Text under study.
The SidStation is a beautiful thing, in its simple and modest design, but I mean to use and not just drool over it. It's a bit like programming a cell phone, in that you punch arrow keys to move around within menus on the little green LCD screen. To make sound, you're supposed to control it with something. Most people would use a keyboard but I hate keyboards because I associate them with the past trauma of sixth grade piano lessons, so my goal is to use notes that I plug into a musical staff on my downloaded notation program (called Harmony Assistant, or HA).

Wednesday night I successfully got the SS hooked up to speakers and got the MIDI cables hooked up so my computer sends notes to the SS to play. Harmony Assistant appears to only send one MIDI channel to an outside instrument--I haven't figured out yet how to make it control more than one. I had hoped to be able to use the SS as a "lead instrument" in connection with HA rhythm and bass lines playing off the sound card in my computer, but with the SS hooked up to the speakers, I can't hear the other staves playing in HA. I'm going to try running lines out from both the computer and the SS to my mixer, so I can hear and record both sources.

SidStation

The SS is built around an actual, vintage Commodore sound chip from the '80s so it's limited in certain ways. It only produces sawtooth, square, and triangle waves--there are no smooth mellifluous sine tones, and everything sounds scratchy and buzzy and, well, like an old computer. jenghizkhan thoughtfully loaded the SS with preset "patches" from the SS website, which I haven't yet learned to modify, so I may still find a way to make a smooth sound. Some of the patches are single notes but most are loops of a handful of notes, so when you press an "A" note you hear a broken chord or prerecorded melody beginning with that note, "B" gets you the same sequence beginning with "B," etc. I want to start off working with single note melodies that I write (after first modifying the texture of the notes), so I already know there are lot of patches I won't be touching for a while. I clicked through all 90 or so patches and listened to them, using the real time editing knobs just below the green screen to alter them, and heard many cool sounds (and some obnoxious ones). I'm acclimated to my ancient Macintosh's array of lo-fi sounds so this still feels like an alien environment.

[Dataset excerpts]
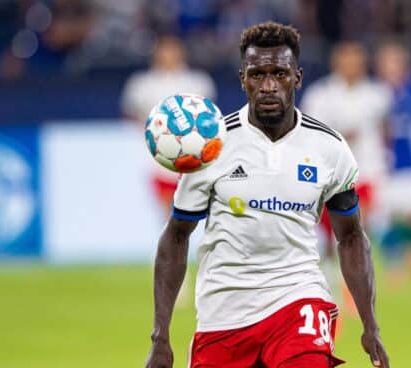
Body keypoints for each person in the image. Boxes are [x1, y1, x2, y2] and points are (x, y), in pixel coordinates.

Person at [145, 22, 389, 368]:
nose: (269, 86)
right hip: (224, 313)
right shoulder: (212, 147)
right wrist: (161, 337)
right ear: (243, 79)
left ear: (298, 78)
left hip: (299, 298)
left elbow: (350, 236)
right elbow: (176, 236)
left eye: (280, 73)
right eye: (258, 75)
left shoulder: (329, 147)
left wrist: (370, 324)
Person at [301, 41, 391, 309]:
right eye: (346, 60)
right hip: (331, 176)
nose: (352, 66)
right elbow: (310, 132)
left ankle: (354, 286)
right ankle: (331, 282)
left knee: (360, 229)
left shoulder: (378, 94)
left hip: (367, 171)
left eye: (356, 60)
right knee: (329, 237)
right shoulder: (321, 95)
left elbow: (387, 130)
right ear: (336, 63)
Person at [121, 35, 216, 213]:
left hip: (190, 154)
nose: (169, 55)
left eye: (173, 49)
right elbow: (129, 116)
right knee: (164, 212)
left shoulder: (198, 81)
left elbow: (209, 119)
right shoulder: (141, 84)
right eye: (165, 49)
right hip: (156, 156)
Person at [374, 40, 411, 286]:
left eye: (395, 62)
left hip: (408, 162)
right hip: (380, 164)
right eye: (387, 62)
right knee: (382, 216)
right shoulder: (373, 94)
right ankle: (394, 264)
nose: (391, 67)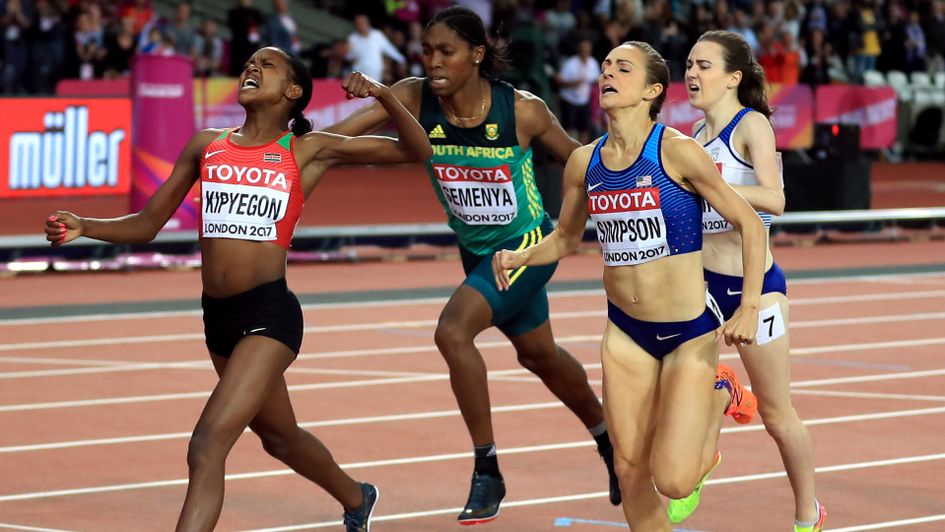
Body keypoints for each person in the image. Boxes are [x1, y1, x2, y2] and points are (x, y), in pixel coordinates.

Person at [44, 46, 433, 532]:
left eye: (266, 65)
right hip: (219, 319)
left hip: (269, 315)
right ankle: (358, 497)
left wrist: (383, 95)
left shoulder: (307, 149)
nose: (252, 67)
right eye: (250, 62)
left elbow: (417, 151)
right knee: (280, 438)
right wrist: (86, 226)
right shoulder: (206, 145)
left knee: (206, 445)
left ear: (293, 91)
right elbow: (147, 224)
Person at [324, 6, 620, 525]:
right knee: (540, 356)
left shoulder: (522, 110)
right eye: (427, 52)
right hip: (475, 252)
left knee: (452, 331)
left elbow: (580, 163)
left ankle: (488, 469)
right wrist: (289, 143)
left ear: (477, 54)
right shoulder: (413, 96)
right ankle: (610, 443)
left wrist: (619, 202)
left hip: (525, 246)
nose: (434, 62)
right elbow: (337, 140)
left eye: (447, 52)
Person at [492, 40, 765, 530]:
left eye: (622, 68)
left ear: (652, 91)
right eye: (604, 67)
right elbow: (565, 238)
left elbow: (749, 223)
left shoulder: (677, 152)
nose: (607, 74)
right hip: (625, 334)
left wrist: (747, 307)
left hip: (687, 333)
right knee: (628, 467)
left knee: (675, 480)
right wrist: (521, 255)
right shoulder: (585, 162)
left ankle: (720, 389)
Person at [683, 30, 826, 532]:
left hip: (757, 288)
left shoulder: (751, 125)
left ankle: (808, 512)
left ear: (733, 78)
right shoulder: (692, 137)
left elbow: (776, 199)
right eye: (689, 64)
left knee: (778, 416)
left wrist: (714, 187)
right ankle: (707, 436)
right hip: (703, 288)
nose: (692, 73)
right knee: (679, 392)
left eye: (704, 65)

Task directions.
Repeat word for word the portion of the SidStation text that opens with the words containing "The SidStation is" and closes with "Assistant, or HA).". These data were drawn from a separate source.

Result of the task.
The SidStation is a beautiful thing, in its simple and modest design, but I mean to use and not just drool over it. It's a bit like programming a cell phone, in that you punch arrow keys to move around within menus on the little green LCD screen. To make sound, you're supposed to control it with something. Most people would use a keyboard but I hate keyboards because I associate them with the past trauma of sixth grade piano lessons, so my goal is to use notes that I plug into a musical staff on my downloaded notation program (called Harmony Assistant, or HA).